TEXT BLOCK:
-=-=-=-=-

Narayan Sanyal

= Narayan Sanyal (politician) =

Narayan Sanyal (died 17 April 2017) commonly known as Bijoy da and Naveen Prasad was a Maoist ideologue and a Politburo member of the Communist Party of India (Maoist). He was one of the earliest comrade of Naxal leader Charu Majumdar and member of undivided Communist Party of India (Marxist–Leninist). It is claimed that at the time of arrest Narayan Sanyal was next only to CPI (Maoist) the then general secretary Muppala Lakshmana Rao alias Ganapathy.

== Early life ==
Sanyal was born in Bogra District of Bangladesh. His father was a district leader of Indian National Congress. The family of sanyal shifted to India in 1940s. After completion of the education he joined in a service of United Bank of India in Kolkata. In 1960s he left the job and participated in Far-left politics.

-=-=-=-=-

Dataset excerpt
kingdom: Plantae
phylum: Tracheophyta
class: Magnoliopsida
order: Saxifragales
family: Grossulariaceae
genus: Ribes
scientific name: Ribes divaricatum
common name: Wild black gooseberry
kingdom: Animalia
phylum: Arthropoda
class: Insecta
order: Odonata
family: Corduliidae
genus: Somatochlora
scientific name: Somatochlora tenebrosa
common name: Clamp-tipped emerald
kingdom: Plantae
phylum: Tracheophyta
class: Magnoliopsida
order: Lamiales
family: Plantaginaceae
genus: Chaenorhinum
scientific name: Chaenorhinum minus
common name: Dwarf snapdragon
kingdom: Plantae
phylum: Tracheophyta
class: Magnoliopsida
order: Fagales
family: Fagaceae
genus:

-=-=-=-=-

EXERCISE 1:
Reproduce the article on Narayan Sanyal word for word.
EXERCISE 2:
Copy out every line of the dataset entries without changing anything.

TASK SOLUTION 1:
Narayan Sanyal

= Narayan Sanyal (politician) =

Narayan Sanyal (died 17 April 2017) commonly known as Bijoy da and Naveen Prasad was a Maoist ideologue and a Politburo member of the Communist Party of India (Maoist). He was one of the earliest comrade of Naxal leader Charu Majumdar and member of undivided Communist Party of India (Marxist–Leninist). It is claimed that at the time of arrest Narayan Sanyal was next only to CPI (Maoist) the then general secretary Muppala Lakshmana Rao alias Ganapathy.

== Early life ==
Sanyal was born in Bogra District of Bangladesh. His father was a district leader of Indian National Congress. The family of sanyal shifted to India in 1940s. After completion of the education he joined in a service of United Bank of India in Kolkata. In 1960s he left the job and participated in Far-left politics.

TASK SOLUTION 2:
kingdom: Plantae
phylum: Tracheophyta
class: Magnoliopsida
order: Saxifragales
family: Grossulariaceae
genus: Ribes
scientific name: Ribes divaricatum
common name: Wild black gooseberry
kingdom: Animalia
phylum: Arthropoda
class: Insecta
order: Odonata
family: Corduliidae
genus: Somatochlora
scientific name: Somatochlora tenebrosa
common name: Clamp-tipped emerald
kingdom: Plantae
phylum: Tracheophyta
class: Magnoliopsida
order: Lamiales
family: Plantaginaceae
genus: Chaenorhinum
scientific name: Chaenorhinum minus
common name: Dwarf snapdragon
kingdom: Plantae
phylum: Tracheophyta
class: Magnoliopsida
order: Fagales
family: Fagaceae
genus:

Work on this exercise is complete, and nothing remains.